**What needs to be done:** Since pictures are not wanted in the copy, output only the rest of each record exactly.

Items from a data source
-- -- --
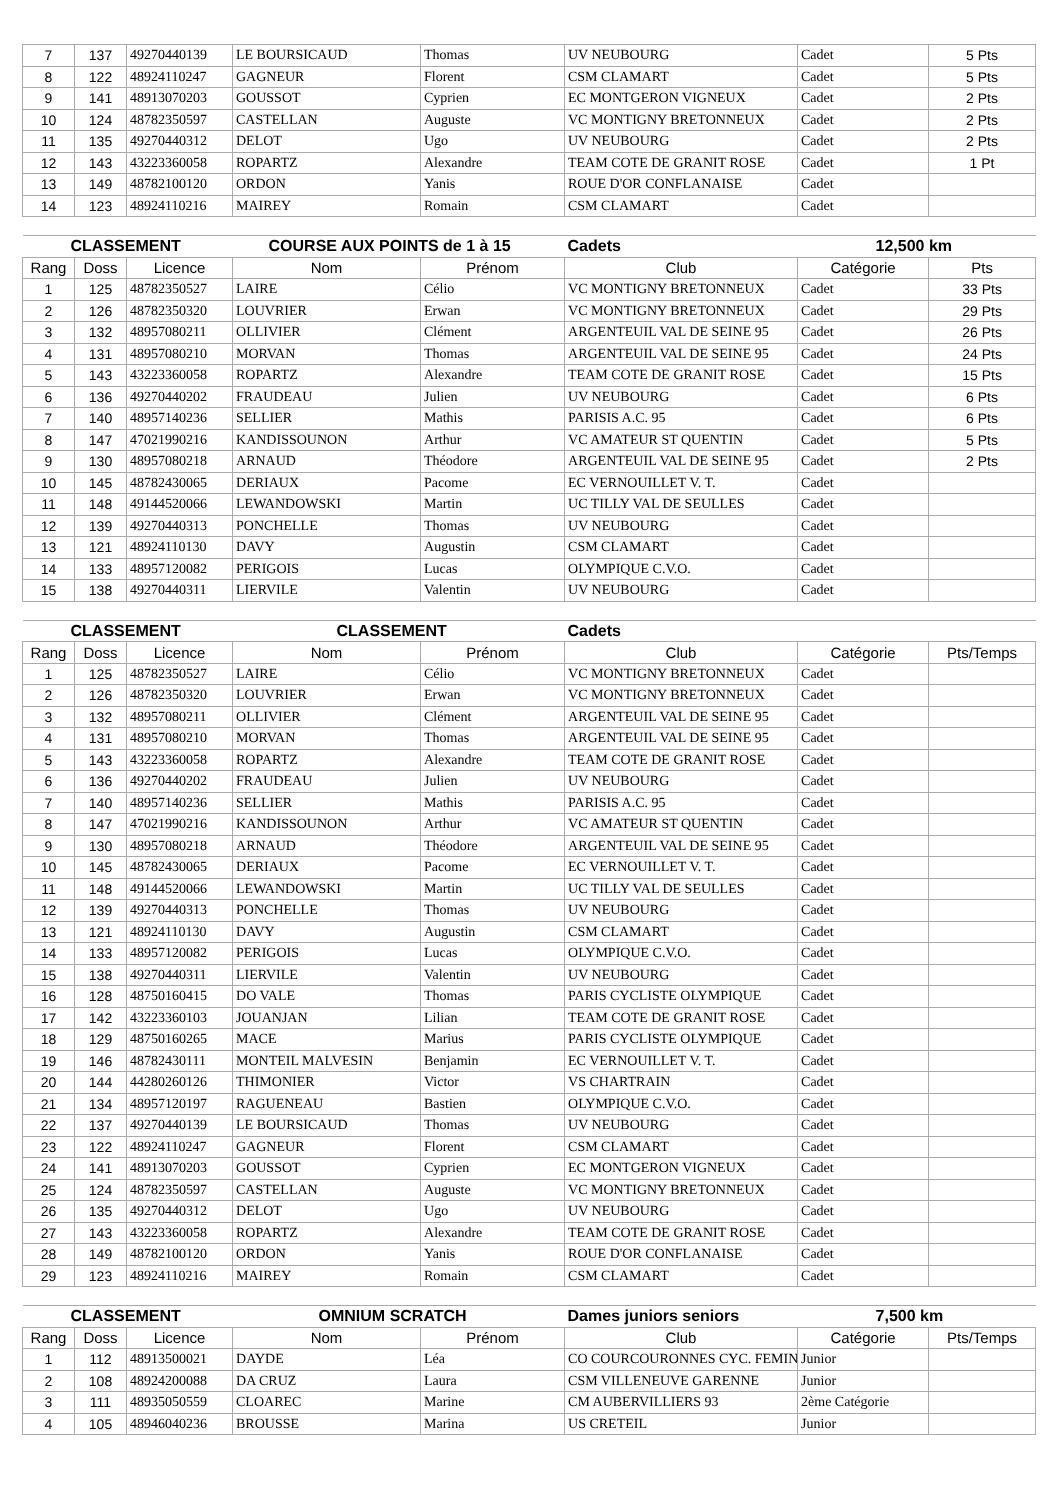| 7 | 137 | 49270440139 | LE BOURSICAUD | Thomas | UV NEUBOURG | Cadet | 5 Pts |
| 8 | 122 | 48924110247 | GAGNEUR | Florent | CSM CLAMART | Cadet | 5 Pts |
| 9 | 141 | 48913070203 | GOUSSOT | Cyprien | EC MONTGERON VIGNEUX | Cadet | 2 Pts |
| 10 | 124 | 48782350597 | CASTELLAN | Auguste | VC MONTIGNY BRETONNEUX | Cadet | 2 Pts |
| 11 | 135 | 49270440312 | DELOT | Ugo | UV NEUBOURG | Cadet | 2 Pts |
| 12 | 143 | 43223360058 | ROPARTZ | Alexandre | TEAM COTE DE GRANIT ROSE | Cadet | 1 Pt |
| 13 | 149 | 48782100120 | ORDON | Yanis | ROUE D'OR CONFLANAISE | Cadet | |
| 14 | 123 | 48924110216 | MAIREY | Romain | CSM CLAMART | Cadet | |
| CLASSEMENT | | | COURSE AUX POINTS de 1 à 15 | | Cadets | 12,500 km | |
| Rang | Doss | Licence | Nom | Prénom | Club | Catégorie | Pts |
| 1 | 125 | 48782350527 | LAIRE | Célio | VC MONTIGNY BRETONNEUX | Cadet | 33 Pts |
| 2 | 126 | 48782350320 | LOUVRIER | Erwan | VC MONTIGNY BRETONNEUX | Cadet | 29 Pts |
| 3 | 132 | 48957080211 | OLLIVIER | Clément | ARGENTEUIL VAL DE SEINE 95 | Cadet | 26 Pts |
| 4 | 131 | 48957080210 | MORVAN | Thomas | ARGENTEUIL VAL DE SEINE 95 | Cadet | 24 Pts |
| 5 | 143 | 43223360058 | ROPARTZ | Alexandre | TEAM COTE DE GRANIT ROSE | Cadet | 15 Pts |
| 6 | 136 | 49270440202 | FRAUDEAU | Julien | UV NEUBOURG | Cadet | 6 Pts |
| 7 | 140 | 48957140236 | SELLIER | Mathis | PARISIS A.C. 95 | Cadet | 6 Pts |
| 8 | 147 | 47021990216 | KANDISSOUNON | Arthur | VC AMATEUR ST QUENTIN | Cadet | 5 Pts |
| 9 | 130 | 48957080218 | ARNAUD | Théodore | ARGENTEUIL VAL DE SEINE 95 | Cadet | 2 Pts |
| 10 | 145 | 48782430065 | DERIAUX | Pacome | EC VERNOUILLET V. T. | Cadet | |
| 11 | 148 | 49144520066 | LEWANDOWSKI | Martin | UC TILLY VAL DE SEULLES | Cadet | |
| 12 | 139 | 49270440313 | PONCHELLE | Thomas | UV NEUBOURG | Cadet | |
| 13 | 121 | 48924110130 | DAVY | Augustin | CSM CLAMART | Cadet | |
| 14 | 133 | 48957120082 | PERIGOIS | Lucas | OLYMPIQUE C.V.O. | Cadet | |
| 15 | 138 | 49270440311 | LIERVILE | Valentin | UV NEUBOURG | Cadet | |
| CLASSEMENT | | | CLASSEMENT | | Cadets | | |
| Rang | Doss | Licence | Nom | Prénom | Club | Catégorie | Pts/Temps |
| 1 | 125 | 48782350527 | LAIRE | Célio | VC MONTIGNY BRETONNEUX | Cadet | |
| 2 | 126 | 48782350320 | LOUVRIER | Erwan | VC MONTIGNY BRETONNEUX | Cadet | |
| 3 | 132 | 48957080211 | OLLIVIER | Clément | ARGENTEUIL VAL DE SEINE 95 | Cadet | |
| 4 | 131 | 48957080210 | MORVAN | Thomas | ARGENTEUIL VAL DE SEINE 95 | Cadet | |
| 5 | 143 | 43223360058 | ROPARTZ | Alexandre | TEAM COTE DE GRANIT ROSE | Cadet | |
| 6 | 136 | 49270440202 | FRAUDEAU | Julien | UV NEUBOURG | Cadet | |
| 7 | 140 | 48957140236 | SELLIER | Mathis | PARISIS A.C. 95 | Cadet | |
| 8 | 147 | 47021990216 | KANDISSOUNON | Arthur | VC AMATEUR ST QUENTIN | Cadet | |
| 9 | 130 | 48957080218 | ARNAUD | Théodore | ARGENTEUIL VAL DE SEINE 95 | Cadet | |
| 10 | 145 | 48782430065 | DERIAUX | Pacome | EC VERNOUILLET V. T. | Cadet | |
| 11 | 148 | 49144520066 | LEWANDOWSKI | Martin | UC TILLY VAL DE SEULLES | Cadet | |
| 12 | 139 | 49270440313 | PONCHELLE | Thomas | UV NEUBOURG | Cadet | |
| 13 | 121 | 48924110130 | DAVY | Augustin | CSM CLAMART | Cadet | |
| 14 | 133 | 48957120082 | PERIGOIS | Lucas | OLYMPIQUE C.V.O. | Cadet | |
| 15 | 138 | 49270440311 | LIERVILE | Valentin | UV NEUBOURG | Cadet | |
| 16 | 128 | 48750160415 | DO VALE | Thomas | PARIS CYCLISTE OLYMPIQUE | Cadet | |
| 17 | 142 | 43223360103 | JOUANJAN | Lilian | TEAM COTE DE GRANIT ROSE | Cadet | |
| 18 | 129 | 48750160265 | MACE | Marius | PARIS CYCLISTE OLYMPIQUE | Cadet | |
| 19 | 146 | 48782430111 | MONTEIL MALVESIN | Benjamin | EC VERNOUILLET V. T. | Cadet | |
| 20 | 144 | 44280260126 | THIMONIER | Victor | VS CHARTRAIN | Cadet | |
| 21 | 134 | 48957120197 | RAGUENEAU | Bastien | OLYMPIQUE C.V.O. | Cadet | |
| 22 | 137 | 49270440139 | LE BOURSICAUD | Thomas | UV NEUBOURG | Cadet | |
| 23 | 122 | 48924110247 | GAGNEUR | Florent | CSM CLAMART | Cadet | |
| 24 | 141 | 48913070203 | GOUSSOT | Cyprien | EC MONTGERON VIGNEUX | Cadet | |
| 25 | 124 | 48782350597 | CASTELLAN | Auguste | VC MONTIGNY BRETONNEUX | Cadet | |
| 26 | 135 | 49270440312 | DELOT | Ugo | UV NEUBOURG | Cadet | |
| 27 | 143 | 43223360058 | ROPARTZ | Alexandre | TEAM COTE DE GRANIT ROSE | Cadet | |
| 28 | 149 | 48782100120 | ORDON | Yanis | ROUE D'OR CONFLANAISE | Cadet | |
| 29 | 123 | 48924110216 | MAIREY | Romain | CSM CLAMART | Cadet | |
| CLASSEMENT | | | OMNIUM SCRATCH | | Dames juniors seniors | 7,500 km | |
| Rang | Doss | Licence | Nom | Prénom | Club | Catégorie | Pts/Temps |
| 1 | 112 | 48913500021 | DAYDE | Léa | CO COURCOURONNES CYC. FEMIN | Junior | |
| 2 | 108 | 48924200088 | DA CRUZ | Laura | CSM VILLENEUVE GARENNE | Junior | |
| 3 | 111 | 48935050559 | CLOAREC | Marine | CM AUBERVILLIERS 93 | 2ème Catégorie | |
| 4 | 105 | 48946040236 | BROUSSE | Marina | US CRETEIL | Junior | |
-- -- --
**Response for this exercise:**
| 7 | 137 | 49270440139 | LE BOURSICAUD | Thomas | UV NEUBOURG | Cadet | 5 Pts |
| 8 | 122 | 48924110247 | GAGNEUR | Florent | CSM CLAMART | Cadet | 5 Pts |
| 9 | 141 | 48913070203 | GOUSSOT | Cyprien | EC MONTGERON VIGNEUX | Cadet | 2 Pts |
| 10 | 124 | 48782350597 | CASTELLAN | Auguste | VC MONTIGNY BRETONNEUX | Cadet | 2 Pts |
| 11 | 135 | 49270440312 | DELOT | Ugo | UV NEUBOURG | Cadet | 2 Pts |
| 12 | 143 | 43223360058 | ROPARTZ | Alexandre | TEAM COTE DE GRANIT ROSE | Cadet | 1 Pt |
| 13 | 149 | 48782100120 | ORDON | Yanis | ROUE D'OR CONFLANAISE | Cadet | |
| 14 | 123 | 48924110216 | MAIREY | Romain | CSM CLAMART | Cadet | |
| CLASSEMENT | | | COURSE AUX POINTS de 1 à 15 | | Cadets | 12,500 km | |
| Rang | Doss | Licence | Nom | Prénom | Club | Catégorie | Pts |
| 1 | 125 | 48782350527 | LAIRE | Célio | VC MONTIGNY BRETONNEUX | Cadet | 33 Pts |
| 2 | 126 | 48782350320 | LOUVRIER | Erwan | VC MONTIGNY BRETONNEUX | Cadet | 29 Pts |
| 3 | 132 | 48957080211 | OLLIVIER | Clément | ARGENTEUIL VAL DE SEINE 95 | Cadet | 26 Pts |
| 4 | 131 | 48957080210 | MORVAN | Thomas | ARGENTEUIL VAL DE SEINE 95 | Cadet | 24 Pts |
| 5 | 143 | 43223360058 | ROPARTZ | Alexandre | TEAM COTE DE GRANIT ROSE | Cadet | 15 Pts |
| 6 | 136 | 49270440202 | FRAUDEAU | Julien | UV NEUBOURG | Cadet | 6 Pts |
| 7 | 140 | 48957140236 | SELLIER | Mathis | PARISIS A.C. 95 | Cadet | 6 Pts |
| 8 | 147 | 47021990216 | KANDISSOUNON | Arthur | VC AMATEUR ST QUENTIN | Cadet | 5 Pts |
| 9 | 130 | 48957080218 | ARNAUD | Théodore | ARGENTEUIL VAL DE SEINE 95 | Cadet | 2 Pts |
| 10 | 145 | 48782430065 | DERIAUX | Pacome | EC VERNOUILLET V. T. | Cadet | |
| 11 | 148 | 49144520066 | LEWANDOWSKI | Martin | UC TILLY VAL DE SEULLES | Cadet | |
| 12 | 139 | 49270440313 | PONCHELLE | Thomas | UV NEUBOURG | Cadet | |
| 13 | 121 | 48924110130 | DAVY | Augustin | CSM CLAMART | Cadet | |
| 14 | 133 | 48957120082 | PERIGOIS | Lucas | OLYMPIQUE C.V.O. | Cadet | |
| 15 | 138 | 49270440311 | LIERVILE | Valentin | UV NEUBOURG | Cadet | |
| CLASSEMENT | | | CLASSEMENT | | Cadets | | |
| Rang | Doss | Licence | Nom | Prénom | Club | Catégorie | Pts/Temps |
| 1 | 125 | 48782350527 | LAIRE | Célio | VC MONTIGNY BRETONNEUX | Cadet | |
| 2 | 126 | 48782350320 | LOUVRIER | Erwan | VC MONTIGNY BRETONNEUX | Cadet | |
| 3 | 132 | 48957080211 | OLLIVIER | Clément | ARGENTEUIL VAL DE SEINE 95 | Cadet | |
| 4 | 131 | 48957080210 | MORVAN | Thomas | ARGENTEUIL VAL DE SEINE 95 | Cadet | |
| 5 | 143 | 43223360058 | ROPARTZ | Alexandre | TEAM COTE DE GRANIT ROSE | Cadet | |
| 6 | 136 | 49270440202 | FRAUDEAU | Julien | UV NEUBOURG | Cadet | |
| 7 | 140 | 48957140236 | SELLIER | Mathis | PARISIS A.C. 95 | Cadet | |
| 8 | 147 | 47021990216 | KANDISSOUNON | Arthur | VC AMATEUR ST QUENTIN | Cadet | |
| 9 | 130 | 48957080218 | ARNAUD | Théodore | ARGENTEUIL VAL DE SEINE 95 | Cadet | |
| 10 | 145 | 48782430065 | DERIAUX | Pacome | EC VERNOUILLET V. T. | Cadet | |
| 11 | 148 | 49144520066 | LEWANDOWSKI | Martin | UC TILLY VAL DE SEULLES | Cadet | |
| 12 | 139 | 49270440313 | PONCHELLE | Thomas | UV NEUBOURG | Cadet | |
| 13 | 121 | 48924110130 | DAVY | Augustin | CSM CLAMART | Cadet | |
| 14 | 133 | 48957120082 | PERIGOIS | Lucas | OLYMPIQUE C.V.O. | Cadet | |
| 15 | 138 | 49270440311 | LIERVILE | Valentin | UV NEUBOURG | Cadet | |
| 16 | 128 | 48750160415 | DO VALE | Thomas | PARIS CYCLISTE OLYMPIQUE | Cadet | |
| 17 | 142 | 43223360103 | JOUANJAN | Lilian | TEAM COTE DE GRANIT ROSE | Cadet | |
| 18 | 129 | 48750160265 | MACE | Marius | PARIS CYCLISTE OLYMPIQUE | Cadet | |
| 19 | 146 | 48782430111 | MONTEIL MALVESIN | Benjamin | EC VERNOUILLET V. T. | Cadet | |
| 20 | 144 | 44280260126 | THIMONIER | Victor | VS CHARTRAIN | Cadet | |
| 21 | 134 | 48957120197 | RAGUENEAU | Bastien | OLYMPIQUE C.V.O. | Cadet | |
| 22 | 137 | 49270440139 | LE BOURSICAUD | Thomas | UV NEUBOURG | Cadet | |
| 23 | 122 | 48924110247 | GAGNEUR | Florent | CSM CLAMART | Cadet | |
| 24 | 141 | 48913070203 | GOUSSOT | Cyprien | EC MONTGERON VIGNEUX | Cadet | |
| 25 | 124 | 48782350597 | CASTELLAN | Auguste | VC MONTIGNY BRETONNEUX | Cadet | |
| 26 | 135 | 49270440312 | DELOT | Ugo | UV NEUBOURG | Cadet | |
| 27 | 143 | 43223360058 | ROPARTZ | Alexandre | TEAM COTE DE GRANIT ROSE | Cadet | |
| 28 | 149 | 48782100120 | ORDON | Yanis | ROUE D'OR CONFLANAISE | Cadet | |
| 29 | 123 | 48924110216 | MAIREY | Romain | CSM CLAMART | Cadet | |
| CLASSEMENT | | | OMNIUM SCRATCH | | Dames juniors seniors | 7,500 km | |
| Rang | Doss | Licence | Nom | Prénom | Club | Catégorie | Pts/Temps |
| 1 | 112 | 48913500021 | DAYDE | Léa | CO COURCOURONNES CYC. FEMIN | Junior | |
| 2 | 108 | 48924200088 | DA CRUZ | Laura | CSM VILLENEUVE GARENNE | Junior | |
| 3 | 111 | 48935050559 | CLOAREC | Marine | CM AUBERVILLIERS 93 | 2ème Catégorie | |
| 4 | 105 | 48946040236 | BROUSSE | Marina | US CRETEIL | Junior | |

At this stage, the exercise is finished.